Versteeg's concerns were proved valid when, just three weeks after winning a Stanley Cup, the 24-year-old forward, along with left wing Bill Sweatt
, was dealt to the Toronto Maple Leafs
in exchange for forwards Viktor Stalberg
, Chris DiDomenico and Phillipe Paradis.
The deal was just one of the many executed by Blackhawks GM Stan Bowman, who also parted with forwards Dustin Byfuglien
, Ben Eager
, Colin Fraser
and defenseman Brent Sopel
not long after the Blackhawks won their first Stanley Cup since 1961.
But Versteeg knows it's just part of the business.
"A lot of guys talked about it at the end of the year. That was a very closely knit team," Versteeg said during a conference call Thursday. "I think there's a lot of sad guys in the last few weeks. You see guys like Buff moving on, very character guy. And Eager and Sopel and Fraser and now myself and you never know who else might go next. It's pretty crazy, but you just got to move and take the positives you had in Chicago.

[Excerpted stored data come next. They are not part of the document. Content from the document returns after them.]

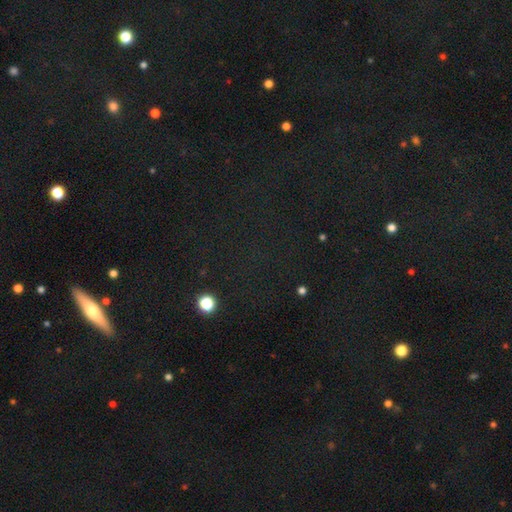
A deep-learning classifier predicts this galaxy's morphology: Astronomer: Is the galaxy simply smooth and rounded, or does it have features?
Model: star or artifact — 64%.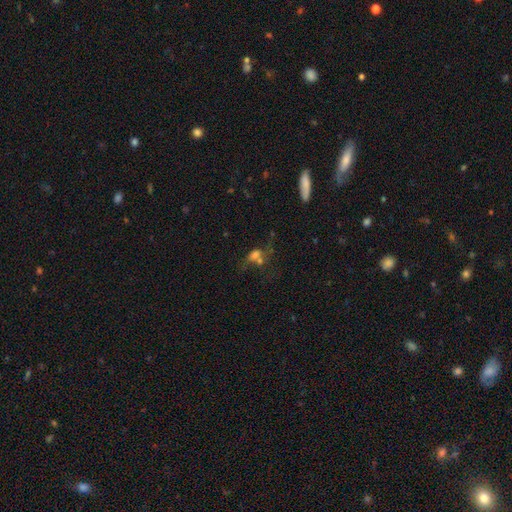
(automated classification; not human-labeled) smooth 52%, featured or disk 26%, star or artifact 23%. Down the decision tree: how rounded — in between (64%); merging — merger (37%).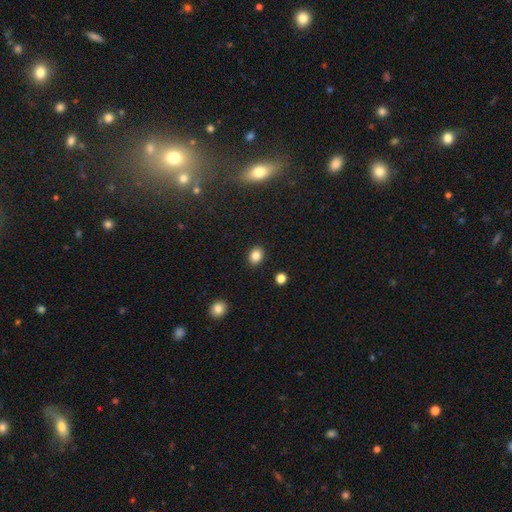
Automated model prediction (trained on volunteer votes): Smooth or featured? smooth (83%)
How rounded? in between (57%)
Merging? none (89%)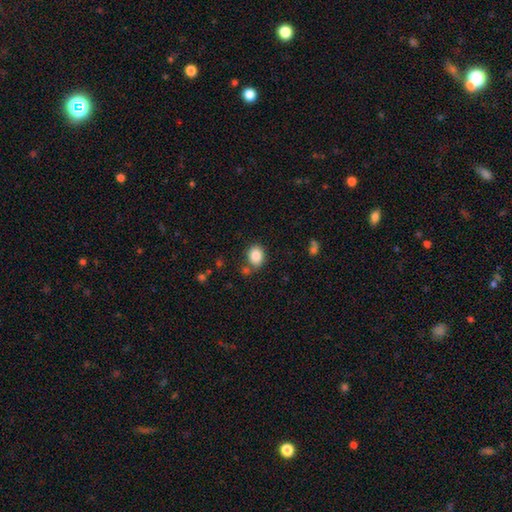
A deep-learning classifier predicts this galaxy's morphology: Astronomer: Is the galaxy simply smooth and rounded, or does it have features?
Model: smooth — 86%.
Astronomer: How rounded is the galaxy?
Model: in between — 54% (runner-up: round, 45%).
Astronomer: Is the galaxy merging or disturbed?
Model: none — 72%.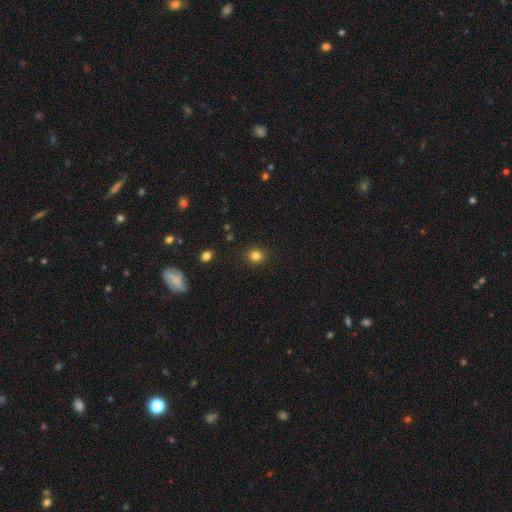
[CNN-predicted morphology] The model was most divided on "smooth or featured": smooth: 82%, star or artifact: 13%, featured or disk: 5%. More confident: merging — none (90%); how rounded — round (87%).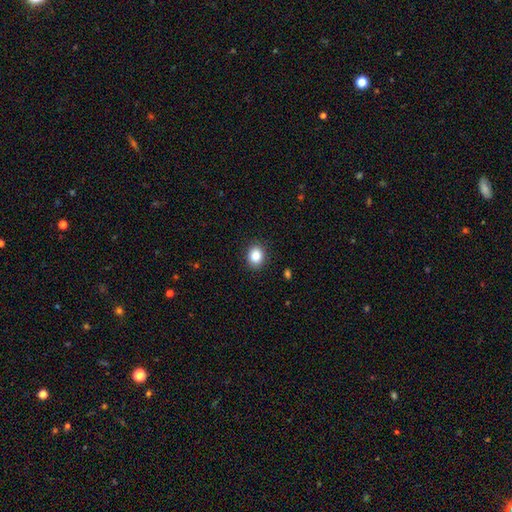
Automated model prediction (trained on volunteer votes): Q: Smooth or featured?
A: smooth (86%); runner-up: star or artifact (9%)
Q: How rounded?
A: round (55%); runner-up: in between (44%)
Q: Merging?
A: none (89%); runner-up: minor disturbance (8%)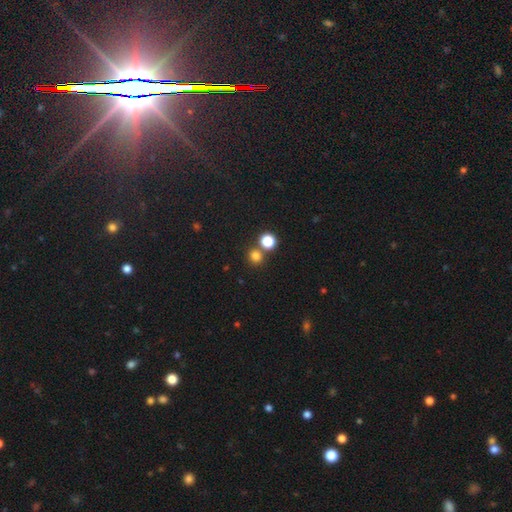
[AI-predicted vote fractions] This is likely a smooth galaxy (79%). How rounded: clearly round (89%). Merging: likely none (71%).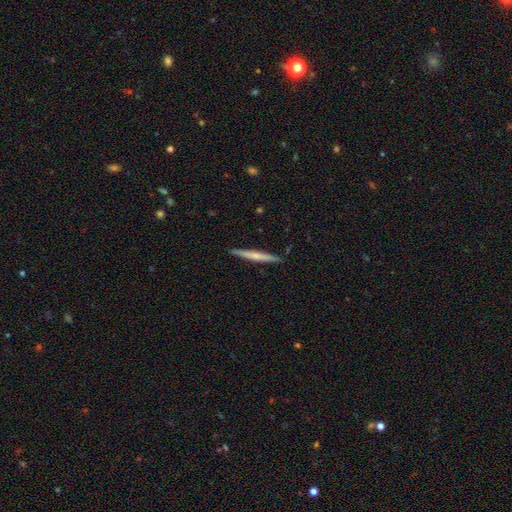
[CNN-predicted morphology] This is possibly a featured or disk galaxy (49%). Merging: clearly none (91%).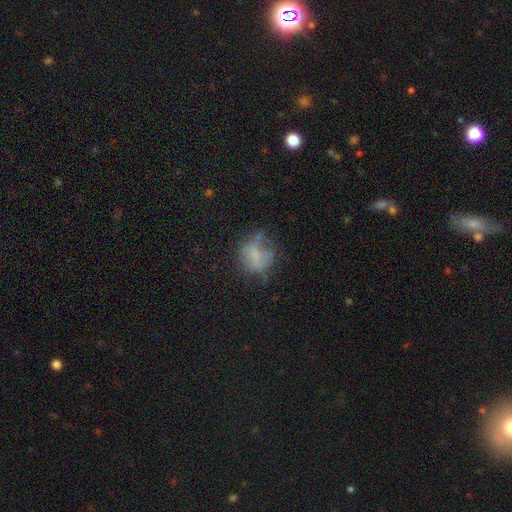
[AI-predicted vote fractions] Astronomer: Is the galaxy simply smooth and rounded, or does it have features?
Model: smooth — 52% (runner-up: featured or disk, 34%).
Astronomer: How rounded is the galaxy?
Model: round — 58% (runner-up: in between, 39%).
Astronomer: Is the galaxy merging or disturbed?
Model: none — 44% (runner-up: minor disturbance, 26%).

"Just talking to Stan, it's not because of my ability or anything like that. I went out there every night and played my hardest and helped produce for a pretty darn good team. You got to know nowadays that with so many good teams and so many teams so close to the cap that you got to be ready to move on if your name is called. It's not always going to be about your ability. It's got to be about what they believe is best for their team and for whatever team is looking at you, you got to believe they traded for you because they wanted you."
Going from what looks like a perennial contender to a team that hasn't been able to get out of its own way in recent years might be hard to swallow, but Versteeg sees something in the Leafs that gives him -- and maybe Toronto fans -- some hope.
"It feels maybe like the Blackhawks a couple years ago and we're all coming into our own, a young team looking to break away into the League," said Versteeg, referring to how just three years ago the Blackhawks failed to reach the postseason. "I think the Leafs are going in that direction right now and it feels good. I'm comfortable coming into the locker room and I'm excited about being a Toronto Maple Leaf. It's the biggest hockey market in the world, and who wouldn't want to play in it?
"I don't know what would happen in Toronto if they won a Stanley Cup. The roof would fall off the place. It would be absolutely unbelievable to win a Stanley Cup with the Toronto Maple Leafs
Versteeg had 20 goals in 2009-10 and 22 the previous season, his first two in the League, and he did so while playing a supporting role with the talent-laden Blackhawks. Last season, Versteeg averaged just 15:43 of ice time per game while stars Patrick Kane
, Jonathan Toews
, Marian Hossa
and Patrick Sharp
played the major minutes.
As a potential top-six forward and with more minutes with Toronto, a 30-goal season isn't out of the question.
"Obviously it's something you think you could get, but it comes with more ice time and bigger roles," Versteeg said. "As myself, playing behind a lot of players in Chicago, and maybe going to be able to go and play a little more minutes on the PP or things like that. It could help with added production. You don't quite know until you get there, but I've always believed I can produce and I can play hard every night and if I'm not scoring, then I'm going to help on the penalty kill or help by giving the team energy. But I do believe I can
help produce more."
Versteeg will also bring something that the Leafs desperately lack -- Stanley Cup experience. The only other Leafs on the current roster who have raised the Cup are goaltender Jean-Sebastien Giguere
and defenseman Francois Beauchemin
, both with Anaheim in 2007. As a matter of fact, Versteeg will technically be a Leaf when he spends his day with the Cup -- this Saturday -- in his hometown of Lethbridge, Alta.
"It teaches you so much mentally about the game and how hard you can push yourself at those moments and the emotional upswings and downswings," Versteeg said of playing 39 playoff games the past two seasons. "One minute you're up, one minute you're down and then next thing you know, you're down again and you score a shorthanded goal that puts you into overtime and you win in overtime. It's a roller-coaster ride, but you learn from it and you got to try to stay as even-keeled as you can.
"You got to learn that you have to put bad games and losses behind you. Who cares what anyone says about you. It's not about what anyone says. It's about the guys in the room and it's about the guys who are about each other."